++++ DATA SEGMENT ++++

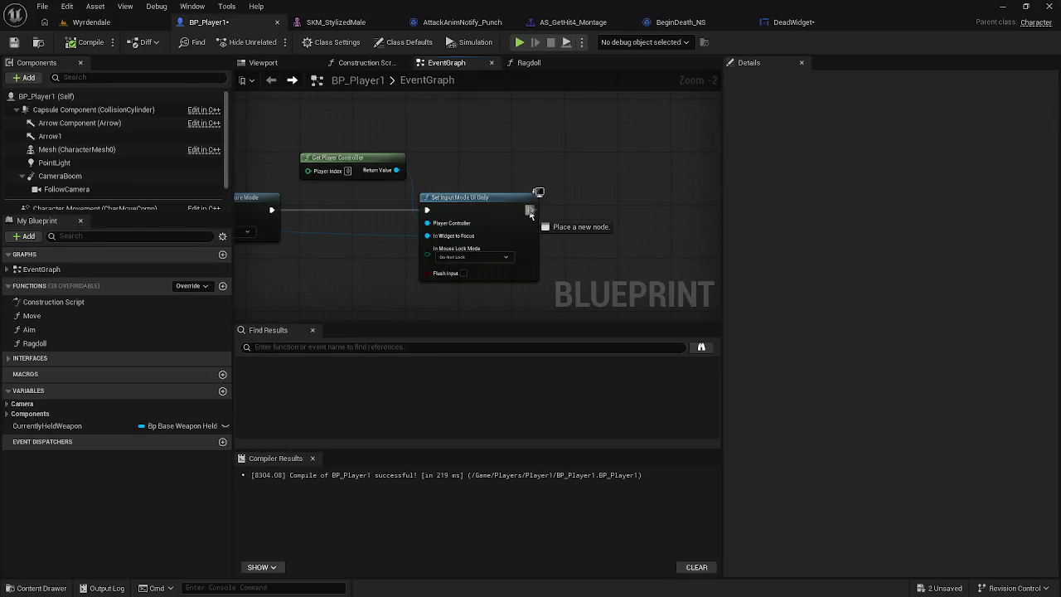
{"action": "left_click", "coordinate": [398, 165]}
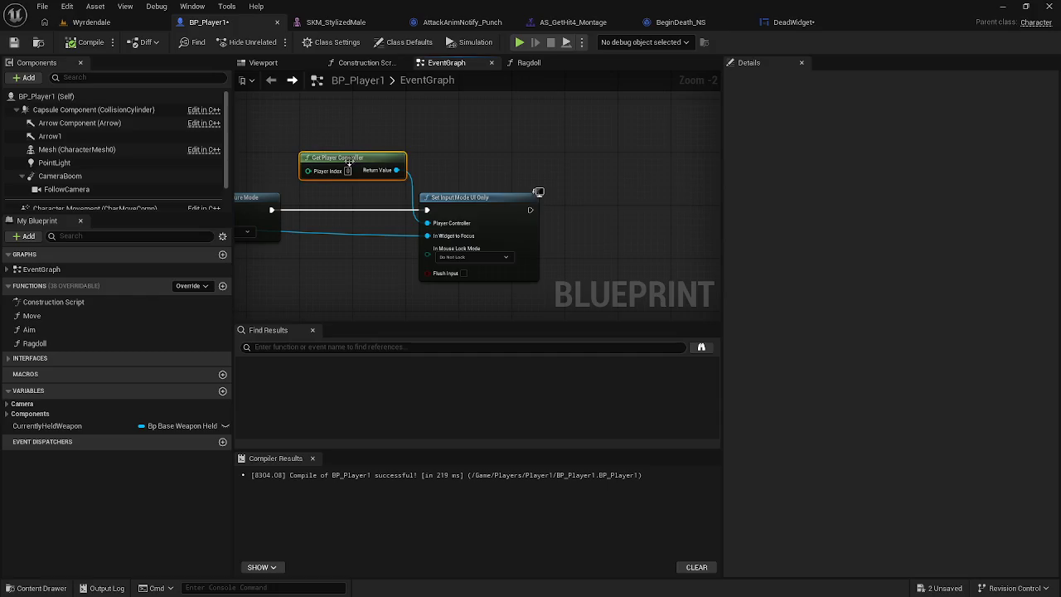
{"action": "left_click_drag", "start_coordinate": [398, 169], "coordinate": [508, 143]}
{"action": "type", "text": "s"}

++++

**YOUR OBJECTIVE:**
Print the material word for word without images.

**SOLUTION:**
{"action": "left_click", "coordinate": [398, 165]}
{"action": "left_click_drag", "start_coordinate": [398, 169], "coordinate": [508, 143]}
{"action": "type", "text": "s"}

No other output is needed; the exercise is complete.